Count the lines in the entries below that contain the string "area", and reply with that number alone.

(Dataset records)
- - - -
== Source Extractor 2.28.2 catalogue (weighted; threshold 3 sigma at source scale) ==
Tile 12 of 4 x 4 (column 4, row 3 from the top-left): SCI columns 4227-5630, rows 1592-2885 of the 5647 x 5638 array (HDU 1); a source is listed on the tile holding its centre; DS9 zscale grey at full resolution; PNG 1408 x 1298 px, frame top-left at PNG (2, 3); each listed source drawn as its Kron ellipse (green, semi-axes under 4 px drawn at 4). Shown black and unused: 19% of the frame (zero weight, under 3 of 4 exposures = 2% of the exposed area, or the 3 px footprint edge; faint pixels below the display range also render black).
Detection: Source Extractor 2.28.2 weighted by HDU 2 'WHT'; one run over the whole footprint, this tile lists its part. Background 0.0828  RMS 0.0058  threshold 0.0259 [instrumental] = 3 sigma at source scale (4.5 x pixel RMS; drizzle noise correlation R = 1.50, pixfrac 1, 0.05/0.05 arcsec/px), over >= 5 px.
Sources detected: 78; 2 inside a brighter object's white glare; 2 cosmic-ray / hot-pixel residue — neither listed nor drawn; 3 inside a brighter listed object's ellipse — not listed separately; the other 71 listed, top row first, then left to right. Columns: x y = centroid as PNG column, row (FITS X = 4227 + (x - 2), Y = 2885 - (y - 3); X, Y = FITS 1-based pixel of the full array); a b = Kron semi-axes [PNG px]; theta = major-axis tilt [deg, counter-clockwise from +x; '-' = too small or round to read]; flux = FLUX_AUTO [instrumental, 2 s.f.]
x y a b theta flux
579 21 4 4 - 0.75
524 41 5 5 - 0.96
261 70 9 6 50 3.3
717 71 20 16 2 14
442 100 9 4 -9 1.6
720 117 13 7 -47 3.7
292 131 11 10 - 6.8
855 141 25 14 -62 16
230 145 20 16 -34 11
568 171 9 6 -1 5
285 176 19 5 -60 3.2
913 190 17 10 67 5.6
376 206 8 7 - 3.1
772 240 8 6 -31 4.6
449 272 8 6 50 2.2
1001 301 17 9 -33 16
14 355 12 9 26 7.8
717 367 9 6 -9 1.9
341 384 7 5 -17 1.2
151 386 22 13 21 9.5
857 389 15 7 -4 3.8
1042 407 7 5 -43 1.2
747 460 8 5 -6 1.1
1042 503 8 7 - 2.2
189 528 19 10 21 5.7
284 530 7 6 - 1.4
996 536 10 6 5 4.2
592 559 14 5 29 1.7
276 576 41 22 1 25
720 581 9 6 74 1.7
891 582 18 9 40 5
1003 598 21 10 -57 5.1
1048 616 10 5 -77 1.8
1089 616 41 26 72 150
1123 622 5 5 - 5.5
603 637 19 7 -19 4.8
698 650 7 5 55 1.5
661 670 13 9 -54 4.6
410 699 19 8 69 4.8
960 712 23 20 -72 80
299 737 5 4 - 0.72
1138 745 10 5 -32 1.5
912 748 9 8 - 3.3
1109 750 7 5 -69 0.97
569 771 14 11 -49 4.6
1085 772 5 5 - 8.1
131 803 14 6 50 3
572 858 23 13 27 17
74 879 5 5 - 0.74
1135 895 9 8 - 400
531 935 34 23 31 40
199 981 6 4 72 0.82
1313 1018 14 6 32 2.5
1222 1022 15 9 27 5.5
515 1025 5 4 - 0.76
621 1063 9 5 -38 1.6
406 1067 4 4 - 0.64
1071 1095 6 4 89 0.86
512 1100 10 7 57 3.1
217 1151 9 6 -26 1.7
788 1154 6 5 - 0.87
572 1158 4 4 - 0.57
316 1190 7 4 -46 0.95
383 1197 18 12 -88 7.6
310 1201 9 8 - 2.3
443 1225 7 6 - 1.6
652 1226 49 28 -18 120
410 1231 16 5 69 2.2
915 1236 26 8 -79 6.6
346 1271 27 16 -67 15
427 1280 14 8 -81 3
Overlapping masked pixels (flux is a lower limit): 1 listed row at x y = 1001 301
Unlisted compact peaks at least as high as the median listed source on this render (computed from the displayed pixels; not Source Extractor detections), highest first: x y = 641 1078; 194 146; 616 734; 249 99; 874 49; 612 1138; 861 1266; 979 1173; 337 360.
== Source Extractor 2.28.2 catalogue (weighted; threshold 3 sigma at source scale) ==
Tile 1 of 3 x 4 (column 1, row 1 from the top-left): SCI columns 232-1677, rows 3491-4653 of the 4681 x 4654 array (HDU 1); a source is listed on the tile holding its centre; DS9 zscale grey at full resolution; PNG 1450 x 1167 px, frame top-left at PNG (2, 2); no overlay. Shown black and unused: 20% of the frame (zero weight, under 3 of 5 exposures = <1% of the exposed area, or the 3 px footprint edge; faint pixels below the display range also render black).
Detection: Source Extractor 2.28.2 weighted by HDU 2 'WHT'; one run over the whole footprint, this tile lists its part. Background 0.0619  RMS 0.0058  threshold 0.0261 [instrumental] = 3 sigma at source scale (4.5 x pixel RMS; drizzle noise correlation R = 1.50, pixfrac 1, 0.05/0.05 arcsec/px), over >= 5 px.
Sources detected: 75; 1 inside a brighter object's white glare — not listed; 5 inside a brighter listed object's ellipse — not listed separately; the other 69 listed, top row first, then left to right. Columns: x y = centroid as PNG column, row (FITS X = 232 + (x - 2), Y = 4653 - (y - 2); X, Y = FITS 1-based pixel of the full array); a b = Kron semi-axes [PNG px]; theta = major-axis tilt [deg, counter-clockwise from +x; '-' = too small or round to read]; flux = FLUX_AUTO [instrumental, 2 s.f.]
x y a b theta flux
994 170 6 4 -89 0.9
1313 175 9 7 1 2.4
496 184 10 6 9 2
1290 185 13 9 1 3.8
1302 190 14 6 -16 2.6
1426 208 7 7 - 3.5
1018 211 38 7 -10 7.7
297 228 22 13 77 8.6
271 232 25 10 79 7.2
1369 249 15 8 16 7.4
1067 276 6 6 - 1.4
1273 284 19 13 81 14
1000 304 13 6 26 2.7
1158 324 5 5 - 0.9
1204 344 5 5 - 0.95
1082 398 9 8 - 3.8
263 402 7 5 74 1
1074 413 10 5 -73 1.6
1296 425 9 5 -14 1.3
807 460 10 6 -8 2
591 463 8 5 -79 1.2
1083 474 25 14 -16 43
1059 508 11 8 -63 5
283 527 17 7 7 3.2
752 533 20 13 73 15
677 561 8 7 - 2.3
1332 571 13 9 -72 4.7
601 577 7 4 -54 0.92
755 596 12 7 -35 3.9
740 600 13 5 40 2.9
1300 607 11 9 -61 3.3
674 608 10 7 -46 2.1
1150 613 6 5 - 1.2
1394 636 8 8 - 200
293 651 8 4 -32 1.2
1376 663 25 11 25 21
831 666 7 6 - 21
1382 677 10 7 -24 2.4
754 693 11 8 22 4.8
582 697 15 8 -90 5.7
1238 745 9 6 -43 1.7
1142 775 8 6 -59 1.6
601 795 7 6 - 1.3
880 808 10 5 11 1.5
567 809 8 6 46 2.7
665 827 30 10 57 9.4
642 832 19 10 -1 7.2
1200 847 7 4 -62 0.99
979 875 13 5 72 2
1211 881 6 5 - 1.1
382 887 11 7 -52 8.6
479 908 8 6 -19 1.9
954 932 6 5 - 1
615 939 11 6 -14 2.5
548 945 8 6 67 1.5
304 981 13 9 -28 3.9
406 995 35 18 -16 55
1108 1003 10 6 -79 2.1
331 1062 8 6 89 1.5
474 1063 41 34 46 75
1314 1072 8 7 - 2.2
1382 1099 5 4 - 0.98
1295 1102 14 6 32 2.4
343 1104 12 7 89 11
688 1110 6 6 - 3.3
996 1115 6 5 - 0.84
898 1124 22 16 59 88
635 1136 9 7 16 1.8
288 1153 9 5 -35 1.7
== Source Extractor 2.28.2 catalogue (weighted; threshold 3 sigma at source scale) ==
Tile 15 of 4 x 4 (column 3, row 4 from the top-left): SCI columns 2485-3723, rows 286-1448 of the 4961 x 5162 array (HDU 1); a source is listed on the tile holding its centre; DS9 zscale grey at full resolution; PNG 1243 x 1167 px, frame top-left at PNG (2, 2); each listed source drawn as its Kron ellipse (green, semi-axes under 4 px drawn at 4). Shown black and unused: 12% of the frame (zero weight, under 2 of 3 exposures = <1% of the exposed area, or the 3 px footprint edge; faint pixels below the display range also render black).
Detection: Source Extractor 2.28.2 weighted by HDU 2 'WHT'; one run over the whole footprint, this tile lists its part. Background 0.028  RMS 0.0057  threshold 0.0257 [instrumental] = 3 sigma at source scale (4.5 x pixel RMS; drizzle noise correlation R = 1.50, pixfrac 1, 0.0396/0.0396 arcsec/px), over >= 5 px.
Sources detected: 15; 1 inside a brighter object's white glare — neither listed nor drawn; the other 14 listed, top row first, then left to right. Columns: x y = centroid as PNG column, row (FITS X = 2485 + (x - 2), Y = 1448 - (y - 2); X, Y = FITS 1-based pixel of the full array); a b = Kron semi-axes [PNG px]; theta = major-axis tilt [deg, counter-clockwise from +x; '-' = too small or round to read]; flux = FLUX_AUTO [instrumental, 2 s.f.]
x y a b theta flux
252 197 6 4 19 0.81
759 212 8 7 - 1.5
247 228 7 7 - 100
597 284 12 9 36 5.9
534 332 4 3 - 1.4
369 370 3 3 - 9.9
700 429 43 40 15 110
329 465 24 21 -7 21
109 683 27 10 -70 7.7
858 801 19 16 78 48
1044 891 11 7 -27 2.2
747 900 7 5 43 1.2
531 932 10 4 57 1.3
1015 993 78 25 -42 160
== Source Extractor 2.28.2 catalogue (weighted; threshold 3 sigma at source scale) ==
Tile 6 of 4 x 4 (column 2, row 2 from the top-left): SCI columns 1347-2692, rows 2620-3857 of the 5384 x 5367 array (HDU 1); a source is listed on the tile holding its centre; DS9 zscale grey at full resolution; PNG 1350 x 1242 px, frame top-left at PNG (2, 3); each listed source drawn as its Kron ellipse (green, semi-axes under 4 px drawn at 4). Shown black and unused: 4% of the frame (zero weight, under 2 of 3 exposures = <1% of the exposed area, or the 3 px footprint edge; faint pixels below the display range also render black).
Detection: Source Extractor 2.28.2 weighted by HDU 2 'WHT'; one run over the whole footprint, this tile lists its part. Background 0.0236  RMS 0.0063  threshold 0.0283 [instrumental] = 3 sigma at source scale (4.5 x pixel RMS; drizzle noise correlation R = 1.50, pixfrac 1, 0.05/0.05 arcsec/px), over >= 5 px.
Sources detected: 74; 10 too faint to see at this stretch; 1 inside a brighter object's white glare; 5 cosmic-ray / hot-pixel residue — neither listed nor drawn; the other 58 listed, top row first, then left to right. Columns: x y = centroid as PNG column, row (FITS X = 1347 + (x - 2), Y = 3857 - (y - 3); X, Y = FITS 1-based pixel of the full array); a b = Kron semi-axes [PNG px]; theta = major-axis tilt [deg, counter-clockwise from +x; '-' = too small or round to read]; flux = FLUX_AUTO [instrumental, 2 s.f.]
- - - -
● Task response
4